Sherlock Holmes on His Career
From The Arthur Conan Doyle Encyclopedia
"Sherlock Holmes" on His Career
Sir A. Conan Doyle Tells of His Early Literary Struggles.
In the "New York World" has recently appeared a long and very readable interview with Sir Arthur Conan Doyle from the pen of Mr. Bram Stoker.
The marriage of the creator of "Sherlock Holmes" should lend added interest to the extracts from the article which we here present.
Sir Conan Doyle told his life story to Mr. Bram Stoker lying on a chintz-covered sofa in the pretty drawing-room of his house at Hindhead, in Surrey.
Conan Doyle (writes Mr. Bram Stoker) built his house Undershaw in the western angle at the joining of the road from Haslemere with the Portsmouth-road, just below the very top of the hill.
It stands on a little platform lying below the road.

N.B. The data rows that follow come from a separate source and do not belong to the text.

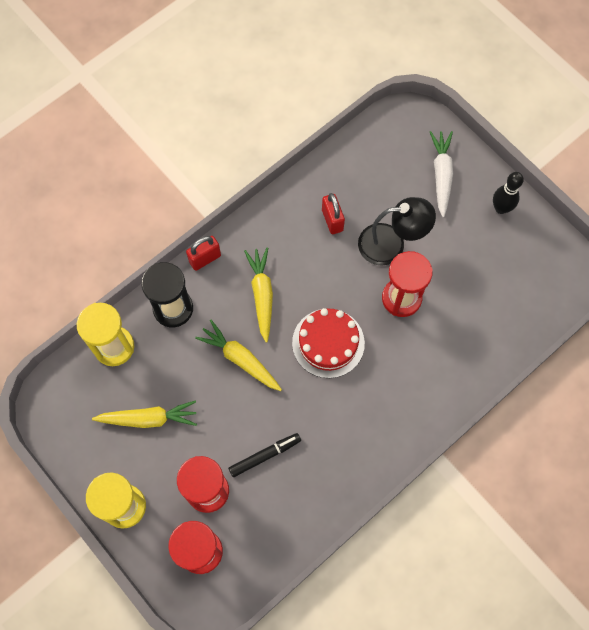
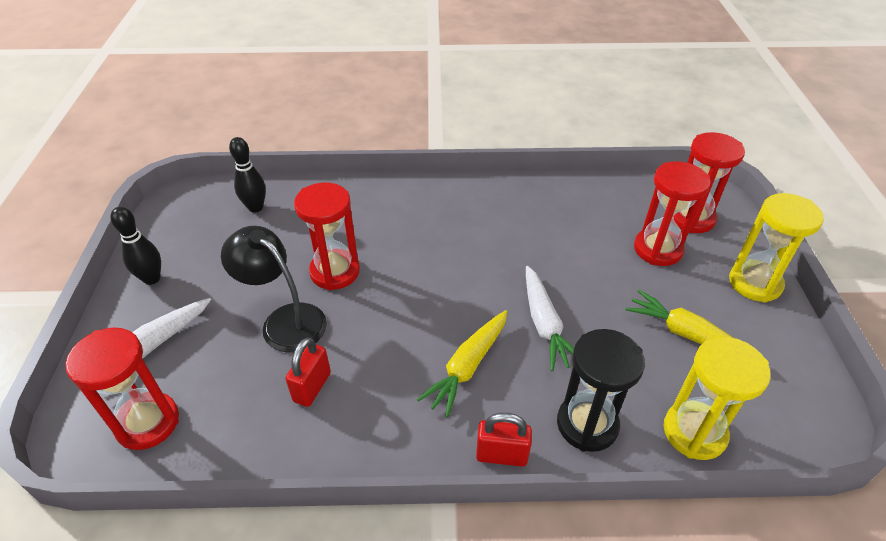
camera: 140 degrees left, 25 degrees down
yellow carrot [195,320,282,391] -> white carrot [526,266,574,371]
black marker [228,433,301,477] -> none
red cake [292,308,365,378] -> none
none -> red hourglass [66,328,179,450]
none -> black bowling pin [229,137,266,213]

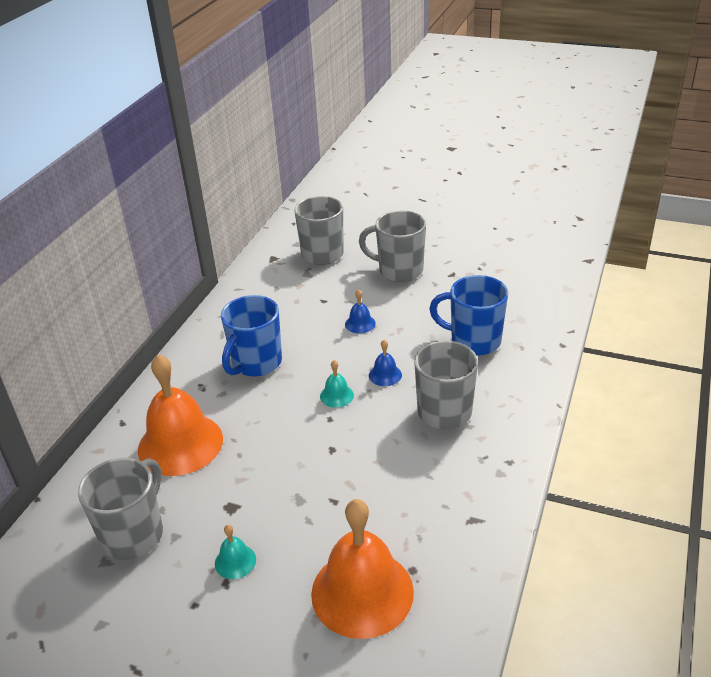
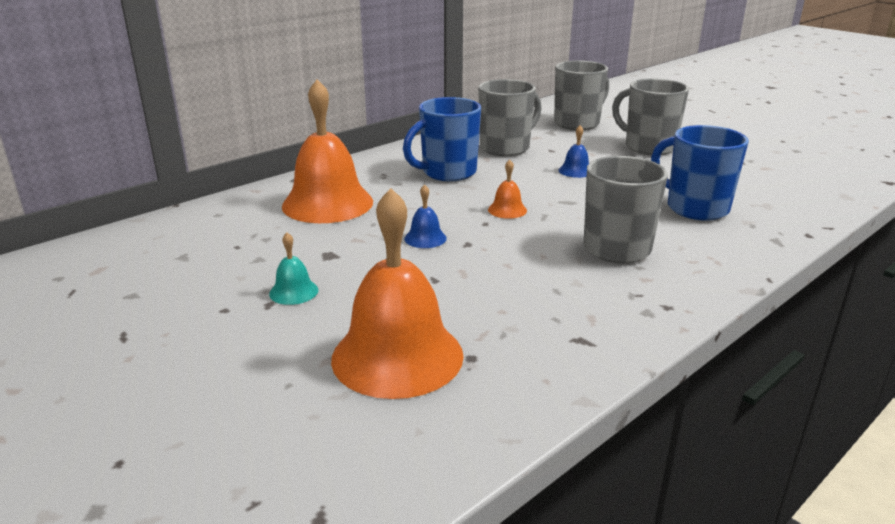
camera: 25 degrees right, 10 degrees down
grey mug [78,458,163,560] -> grey mug moved to [478,79,542,156]
turquoise bell [320,360,354,408] -> orange bell [488,159,527,219]
blue bell [369,340,402,386] -> blue bell moved to [404,184,447,248]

As north and east of it is a thick grove of trees and shrubs, it is completely sheltered from stranger eyes except from down the valley. It is so sheltered from the cold winds that the architect felt justified in having lots of windows, so that the whole place is full of light.
The owner of this almost fairy pleasure house is a big man, massive and burly, and of great strength. His head and face are broad and strong. His eyes are blue with a peculiar effect in light, for they seem to have two shades of blue in the iris. His voice is strong and resonant — a very masculine voice.
Mentioning his marriage with Miss Leckie, Sir Conan Doyle concluded : "I am the most lucky of men. May I be worthy of my good fortune." "My real love for letters, my instinct for story-telling, springs, I believe, from my mother, who is of Anglo-Celtic stock, with the glamour and romance of the Celt very strongly narked," remarked the novelist. "In my early childhood, as far back as I can remember anything at all, the vivid stories which she would tell me stand out so clearly that they obscure the real facts of life.
"It is not only that she was — is still — a wonderful story-teller, but she had, I remember, an art of sinking her voice to a horror-stricken whisper when she came to a crisis in her narrative, which makes me goose-fleshy now when I think of it. I am sure, looking back, that it was in attempting to emulate these stories of my childhood that I first began weaving dreams myself.
"When I was six I wrote a book of adventure — doubtless my mother has it yet. I illustrated it myself. It must be an absurd production, but still it showed the set of my mind.
"Every writer is imitative at first. I think that is an absolute rule; though sometimes he throws back on some model which is not easily traced. My early work, as I look back on it, was a sort of debased composite photograph, in which five or six different styles were contending for the mastery. Stevenson was a strong influence; so was Bret Harte; so was Dickens; so were several others.
"Eventually, however, a man 'finds himself,' or rather, perhaps, it is that he grows more deft in concealing the influences, which blend with one another until they form what means a new and constant style.
"I suppose that during those early years I wrote not less than fifty short stories. The first appeared in 1878, while I was still a student. It was in 'Chambers's Journal,' and was called 'The Mystery of the Sassassa Valley.' I had three guineas for it.
"For ten years I wrote short stories; roughly from 1877 to 1887. During that time I do not think that I ever earned £50 is any year by my pen, though I worked incessantly.
"Finally in 1887 I wrote 'A Study in Scarlet,' the first book which introduced Sherlock Holmes.
"I don't know how I got that name. I was looking the other day at a lit of paper on which I had scribbled 'Sherringford Holmes' and 'Sherrington Hope' and all sorts of other combinations. Finally at the bottom of the paper I had written 'Sherlock Holmes.' 'A Study in Scarlet' appeared in a Christmas number of 'Beeton's Annual.'
"The book had no particular success at the time, though many people have been good enough to read it since.
"My next book was 'Micah Clarke,' an historical novel. This met with a good reception from the critics and the public; and from that time onward I had no further difficulty in disposing of my manuscripts."